### 課題 1
本文のうち、「ステージは1日に5回あって、」から「宮古島の言葉は沖縄本島の人にもなかなか分かりにくくて、といった話が挟まる。」までの部分を一字も変えずに書き写すこと。

### 提示本文
--

那覇一泊ツアー その6(喜納昌吉&チャンプルーズ)

沖縄プロレス」を出て、さて本格的に飲むかという時間帯
とはいえせっかく沖縄に来たので沖縄民謡を聴きたい、となる。
そういえば喜納昌吉のライブハウス「チャクラ」があったなあとそちらへ向かう。
まさか本人が出てきて毎晩演奏するとは思えないが・・・
参議院議員を終えてからも政治家としての活動が忙しいだろうし。


1階の入り口は喜納昌吉出演ってことでババーンと宣伝してて、
それがなんだか逆に安っぽい。
エレベーターに上って3階へ。
入ってみるとライブハウスというより地方のスナックって感じ。
暗いというのではなく薄暗く、ちょっと不安になる。
奥に入ってみると正にそうで、スナックテーブルとスナックソファー。
そのまん前にステージ。ちょうど空いてて、ステージ真正面の席となった。
ライブチャージが1,500円で、+1ドリンクオーダーとなっている。
生ビールを頼んで飲む。ミミガー、島らっきょう、海ぶどう


他に客はまばらで、さらに不安になる。
もしかして沖縄にとって喜納昌吉ってのはもはや距離のある存在なのか。
年を経てその音楽が分かりにくいものになってしまったのか、
政治家としての活動が近寄りがたくしているのか。
普通の人々にとって沖縄の音楽ってのは
オーソドックスな古典芸能をアツく演奏するか、
モンゴル800かりゆし58のようなパンク系インディーズ、
BEGINのメロディー系のような若手の音楽、このどちらかでしかないのかもしれない。
かつて「ウチナー・ポップ」と呼ばれた、例えば
りんけんバンドとかネーネーズってのは沖縄の人にとってどういう存在なのだろう?
俗世間の時流に乗るつもりのない喜納昌吉
「時代遅れ」になって、忘れられようとしているのかもしれない。


ステージは1日に5回あって、
週末の3回目、21時の回に喜納昌吉&チャンプルーズが出演するという。
あ、もしかして終わったばかりか。
でも聞いたところでは今日は都合により元々出ていなかったとのこと。


三線の男女と歌い手の女性の3人組がステージに立って、
沖縄民謡を演奏する。うまい。やはりうまい。
歌い手の三羽(カスタネットみたいなもの)も神業のようだった。
詳しくないので曲名は覚えてないんだけど、
歌詞や曲名の意味を解説、例えば
宮古島の言葉は沖縄本島の人にもなかなか分かりにくくて、といった話が挟まる。

--

### 課題 2
下に続く行の先頭から「crop and rotate: left 2.728%, right」を含む行までを、両端も含めてそのまま書き記すこと。

### 使用データ
--

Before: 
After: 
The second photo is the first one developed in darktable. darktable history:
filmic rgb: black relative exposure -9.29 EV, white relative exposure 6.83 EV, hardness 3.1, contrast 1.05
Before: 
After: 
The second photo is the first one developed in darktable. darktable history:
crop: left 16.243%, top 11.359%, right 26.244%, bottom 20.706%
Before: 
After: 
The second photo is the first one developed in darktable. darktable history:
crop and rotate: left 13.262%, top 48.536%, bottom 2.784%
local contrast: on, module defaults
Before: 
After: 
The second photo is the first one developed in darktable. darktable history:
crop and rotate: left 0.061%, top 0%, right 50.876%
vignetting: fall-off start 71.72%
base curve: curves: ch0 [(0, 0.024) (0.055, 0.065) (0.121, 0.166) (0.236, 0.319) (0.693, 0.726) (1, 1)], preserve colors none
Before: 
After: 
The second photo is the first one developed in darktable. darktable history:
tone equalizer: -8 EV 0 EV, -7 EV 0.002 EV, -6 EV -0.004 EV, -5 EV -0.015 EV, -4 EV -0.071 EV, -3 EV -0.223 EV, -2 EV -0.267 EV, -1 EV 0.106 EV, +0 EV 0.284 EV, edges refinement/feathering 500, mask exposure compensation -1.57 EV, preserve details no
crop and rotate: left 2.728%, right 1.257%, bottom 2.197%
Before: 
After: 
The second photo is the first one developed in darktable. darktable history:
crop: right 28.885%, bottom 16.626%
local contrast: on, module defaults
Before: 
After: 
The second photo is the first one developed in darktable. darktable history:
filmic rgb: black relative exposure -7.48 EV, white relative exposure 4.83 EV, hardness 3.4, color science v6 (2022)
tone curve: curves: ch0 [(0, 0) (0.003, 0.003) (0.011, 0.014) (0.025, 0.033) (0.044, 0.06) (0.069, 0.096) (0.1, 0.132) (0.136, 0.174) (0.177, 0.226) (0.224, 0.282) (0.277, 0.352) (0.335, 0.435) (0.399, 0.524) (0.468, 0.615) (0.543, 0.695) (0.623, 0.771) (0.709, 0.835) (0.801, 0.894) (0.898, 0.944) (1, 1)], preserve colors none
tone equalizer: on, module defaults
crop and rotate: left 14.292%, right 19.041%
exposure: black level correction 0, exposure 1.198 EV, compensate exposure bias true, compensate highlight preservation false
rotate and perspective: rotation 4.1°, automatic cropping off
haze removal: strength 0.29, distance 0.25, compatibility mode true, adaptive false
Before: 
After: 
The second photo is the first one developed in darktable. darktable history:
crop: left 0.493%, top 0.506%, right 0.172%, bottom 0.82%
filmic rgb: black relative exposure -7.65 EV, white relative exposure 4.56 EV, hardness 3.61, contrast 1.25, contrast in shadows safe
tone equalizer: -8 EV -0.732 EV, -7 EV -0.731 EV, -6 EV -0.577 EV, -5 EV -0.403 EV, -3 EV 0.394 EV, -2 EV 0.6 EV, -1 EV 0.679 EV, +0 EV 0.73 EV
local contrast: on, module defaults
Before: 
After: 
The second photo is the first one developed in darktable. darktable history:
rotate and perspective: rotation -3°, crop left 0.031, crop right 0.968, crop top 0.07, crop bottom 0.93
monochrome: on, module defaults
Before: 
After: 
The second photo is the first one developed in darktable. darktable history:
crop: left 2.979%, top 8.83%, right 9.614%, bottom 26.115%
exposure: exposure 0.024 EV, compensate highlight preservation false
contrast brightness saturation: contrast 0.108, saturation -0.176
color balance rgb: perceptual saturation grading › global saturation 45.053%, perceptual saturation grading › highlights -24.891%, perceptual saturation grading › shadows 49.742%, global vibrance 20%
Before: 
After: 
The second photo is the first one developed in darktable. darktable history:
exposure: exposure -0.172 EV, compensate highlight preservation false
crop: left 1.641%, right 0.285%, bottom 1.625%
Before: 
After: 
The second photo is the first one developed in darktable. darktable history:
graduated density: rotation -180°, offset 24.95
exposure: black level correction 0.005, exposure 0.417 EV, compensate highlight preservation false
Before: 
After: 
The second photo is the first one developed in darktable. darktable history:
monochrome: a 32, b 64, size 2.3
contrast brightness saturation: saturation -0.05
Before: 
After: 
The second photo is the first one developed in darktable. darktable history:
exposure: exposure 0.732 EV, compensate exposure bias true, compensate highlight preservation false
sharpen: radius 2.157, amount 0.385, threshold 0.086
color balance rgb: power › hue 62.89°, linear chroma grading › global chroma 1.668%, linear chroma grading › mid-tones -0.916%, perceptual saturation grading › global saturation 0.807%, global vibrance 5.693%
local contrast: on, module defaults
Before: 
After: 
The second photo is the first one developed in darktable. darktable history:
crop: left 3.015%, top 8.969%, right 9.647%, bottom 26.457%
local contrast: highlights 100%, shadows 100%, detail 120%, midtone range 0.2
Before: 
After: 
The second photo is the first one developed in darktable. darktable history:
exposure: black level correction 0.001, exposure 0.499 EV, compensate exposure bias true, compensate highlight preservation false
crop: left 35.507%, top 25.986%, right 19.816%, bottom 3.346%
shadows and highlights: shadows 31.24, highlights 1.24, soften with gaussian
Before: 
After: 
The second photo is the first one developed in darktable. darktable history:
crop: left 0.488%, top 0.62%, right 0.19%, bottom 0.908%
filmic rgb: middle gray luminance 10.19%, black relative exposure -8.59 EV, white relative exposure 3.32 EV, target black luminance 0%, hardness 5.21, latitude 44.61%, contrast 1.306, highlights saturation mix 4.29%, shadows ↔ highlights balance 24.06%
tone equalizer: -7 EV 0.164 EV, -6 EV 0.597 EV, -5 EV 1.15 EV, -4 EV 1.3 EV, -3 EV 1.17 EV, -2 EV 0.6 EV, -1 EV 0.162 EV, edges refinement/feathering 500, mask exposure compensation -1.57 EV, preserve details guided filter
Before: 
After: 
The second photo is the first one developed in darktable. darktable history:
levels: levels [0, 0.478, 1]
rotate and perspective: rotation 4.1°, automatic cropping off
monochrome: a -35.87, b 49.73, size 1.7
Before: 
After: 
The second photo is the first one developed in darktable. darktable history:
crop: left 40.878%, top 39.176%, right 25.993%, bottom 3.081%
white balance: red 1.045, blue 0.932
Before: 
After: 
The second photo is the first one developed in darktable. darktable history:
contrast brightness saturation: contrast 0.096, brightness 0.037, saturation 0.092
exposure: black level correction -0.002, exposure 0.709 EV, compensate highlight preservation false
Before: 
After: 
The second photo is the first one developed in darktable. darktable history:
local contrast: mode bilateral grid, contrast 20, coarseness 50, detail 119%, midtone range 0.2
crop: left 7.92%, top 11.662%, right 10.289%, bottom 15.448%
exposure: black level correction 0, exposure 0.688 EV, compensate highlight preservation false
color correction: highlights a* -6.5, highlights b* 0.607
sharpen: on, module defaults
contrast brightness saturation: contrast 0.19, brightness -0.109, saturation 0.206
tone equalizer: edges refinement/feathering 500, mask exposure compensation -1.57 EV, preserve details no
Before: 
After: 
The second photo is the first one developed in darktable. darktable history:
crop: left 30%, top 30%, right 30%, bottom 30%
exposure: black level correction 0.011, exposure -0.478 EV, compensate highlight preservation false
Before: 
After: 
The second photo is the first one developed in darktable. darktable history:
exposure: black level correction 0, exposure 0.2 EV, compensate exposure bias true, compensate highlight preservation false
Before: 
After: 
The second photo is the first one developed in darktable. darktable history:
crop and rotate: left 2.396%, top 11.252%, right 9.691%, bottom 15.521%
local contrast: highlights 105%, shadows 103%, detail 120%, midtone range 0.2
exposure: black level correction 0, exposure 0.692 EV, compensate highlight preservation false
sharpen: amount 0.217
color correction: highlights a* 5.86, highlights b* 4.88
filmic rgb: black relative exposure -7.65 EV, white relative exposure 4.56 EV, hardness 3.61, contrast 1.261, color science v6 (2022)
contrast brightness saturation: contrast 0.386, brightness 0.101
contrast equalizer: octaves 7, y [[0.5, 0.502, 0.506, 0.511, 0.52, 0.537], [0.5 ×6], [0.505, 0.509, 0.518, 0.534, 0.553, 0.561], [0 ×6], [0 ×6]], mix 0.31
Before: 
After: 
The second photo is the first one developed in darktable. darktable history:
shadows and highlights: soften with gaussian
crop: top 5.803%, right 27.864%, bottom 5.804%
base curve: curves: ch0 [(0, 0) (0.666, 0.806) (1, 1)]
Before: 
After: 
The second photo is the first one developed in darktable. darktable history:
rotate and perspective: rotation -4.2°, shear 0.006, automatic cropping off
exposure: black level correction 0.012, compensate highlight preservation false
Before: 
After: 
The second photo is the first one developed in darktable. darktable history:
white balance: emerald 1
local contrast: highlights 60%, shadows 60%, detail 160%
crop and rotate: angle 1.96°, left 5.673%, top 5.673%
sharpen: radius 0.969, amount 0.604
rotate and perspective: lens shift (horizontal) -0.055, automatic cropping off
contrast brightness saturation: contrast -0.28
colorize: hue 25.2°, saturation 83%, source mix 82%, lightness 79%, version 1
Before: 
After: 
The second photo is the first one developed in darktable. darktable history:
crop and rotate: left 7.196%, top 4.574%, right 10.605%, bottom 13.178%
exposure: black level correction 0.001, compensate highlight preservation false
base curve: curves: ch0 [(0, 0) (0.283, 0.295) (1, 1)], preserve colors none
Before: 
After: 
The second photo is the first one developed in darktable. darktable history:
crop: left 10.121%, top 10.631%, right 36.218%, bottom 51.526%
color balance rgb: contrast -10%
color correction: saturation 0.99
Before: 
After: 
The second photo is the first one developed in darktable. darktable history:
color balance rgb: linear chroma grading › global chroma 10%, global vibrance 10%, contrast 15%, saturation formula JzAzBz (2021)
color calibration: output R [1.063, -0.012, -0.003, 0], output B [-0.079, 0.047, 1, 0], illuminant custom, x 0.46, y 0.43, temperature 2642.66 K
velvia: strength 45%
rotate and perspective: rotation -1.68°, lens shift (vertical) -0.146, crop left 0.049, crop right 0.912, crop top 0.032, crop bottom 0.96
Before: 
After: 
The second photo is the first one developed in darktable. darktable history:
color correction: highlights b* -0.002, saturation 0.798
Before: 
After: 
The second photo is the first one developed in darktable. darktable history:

--

### 想定解答 1
ステージは1日に5回あって、
週末の3回目、21時の回に喜納昌吉&チャンプルーズが出演するという。
あ、もしかして終わったばかりか。
でも聞いたところでは今日は都合により元々出ていなかったとのこと。


三線の男女と歌い手の女性の3人組がステージに立って、
沖縄民謡を演奏する。うまい。やはりうまい。
歌い手の三羽(カスタネットみたいなもの)も神業のようだった。
詳しくないので曲名は覚えてないんだけど、
歌詞や曲名の意味を解説、例えば
宮古島の言葉は沖縄本島の人にもなかなか分かりにくくて、といった話が挟まる。

### 想定解答 2
Before: 
After: 
The second photo is the first one developed in darktable. darktable history:
filmic rgb: black relative exposure -9.29 EV, white relative exposure 6.83 EV, hardness 3.1, contrast 1.05
Before: 
After: 
The second photo is the first one developed in darktable. darktable history:
crop: left 16.243%, top 11.359%, right 26.244%, bottom 20.706%
Before: 
After: 
The second photo is the first one developed in darktable. darktable history:
crop and rotate: left 13.262%, top 48.536%, bottom 2.784%
local contrast: on, module defaults
Before: 
After: 
The second photo is the first one developed in darktable. darktable history:
crop and rotate: left 0.061%, top 0%, right 50.876%
vignetting: fall-off start 71.72%
base curve: curves: ch0 [(0, 0.024) (0.055, 0.065) (0.121, 0.166) (0.236, 0.319) (0.693, 0.726) (1, 1)], preserve colors none
Before: 
After: 
The second photo is the first one developed in darktable. darktable history:
tone equalizer: -8 EV 0 EV, -7 EV 0.002 EV, -6 EV -0.004 EV, -5 EV -0.015 EV, -4 EV -0.071 EV, -3 EV -0.223 EV, -2 EV -0.267 EV, -1 EV 0.106 EV, +0 EV 0.284 EV, edges refinement/feathering 500, mask exposure compensation -1.57 EV, preserve details no
crop and rotate: left 2.728%, right 1.257%, bottom 2.197%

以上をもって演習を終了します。